*** Text segment ***

Background: Detection of MRD after curative intent treatment may identify patients at high risk for recurrence. Most ctDNA-based MRD assays require a priori knowledge of genomic alterations from tumor tissue to achieve acceptable sensitivity and specificity. However, tissue availability may be limited in some patients with breast cancer, particularly following neoadjuvant therapy. Here we report results of a pilot study evaluating a plasma-only multiomic ctDNA MRD assay and its association with breast cancer recurrence.

*** Dataset extract ***

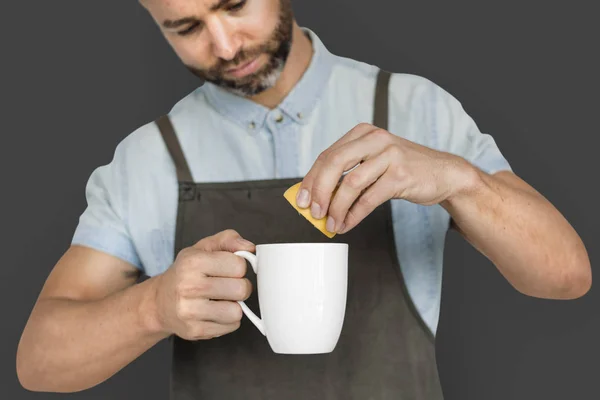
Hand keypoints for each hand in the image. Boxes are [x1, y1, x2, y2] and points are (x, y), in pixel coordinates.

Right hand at [153, 230, 254, 339]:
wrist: (159, 302)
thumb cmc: (186, 273)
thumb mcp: (203, 248)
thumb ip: (228, 240)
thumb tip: (249, 247)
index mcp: (193, 262)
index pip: (239, 265)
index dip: (238, 267)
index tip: (228, 269)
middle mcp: (188, 286)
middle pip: (241, 290)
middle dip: (240, 287)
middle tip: (227, 286)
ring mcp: (190, 311)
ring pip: (237, 311)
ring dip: (234, 306)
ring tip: (220, 300)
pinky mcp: (195, 330)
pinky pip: (231, 326)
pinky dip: (228, 320)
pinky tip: (214, 312)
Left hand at [295, 123, 474, 233]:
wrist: (443, 173)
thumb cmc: (403, 169)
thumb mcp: (373, 162)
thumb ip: (348, 173)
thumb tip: (316, 196)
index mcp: (362, 133)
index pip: (327, 155)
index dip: (311, 180)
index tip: (301, 200)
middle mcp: (375, 139)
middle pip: (334, 164)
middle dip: (319, 192)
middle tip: (313, 213)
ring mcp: (389, 155)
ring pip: (351, 183)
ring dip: (336, 208)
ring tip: (331, 224)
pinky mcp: (401, 175)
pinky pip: (369, 198)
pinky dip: (354, 215)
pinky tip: (347, 224)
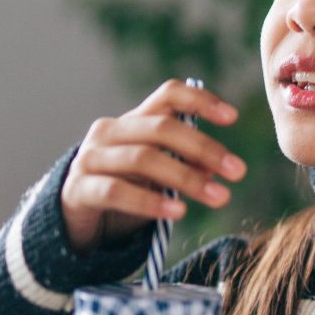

***

#### Assignment:
The study background says most ctDNA-based MRD assays depend on tumor tissue. Why can that dependence be a problem for some breast cancer patients? Answer in one to three sentences.

#### Exercise solution:
Most ctDNA-based MRD assays need prior knowledge of genomic alterations from tumor tissue to reach acceptable sensitivity and specificity. Some patients with breast cancer may have limited tissue available, particularly after neoadjuvant therapy.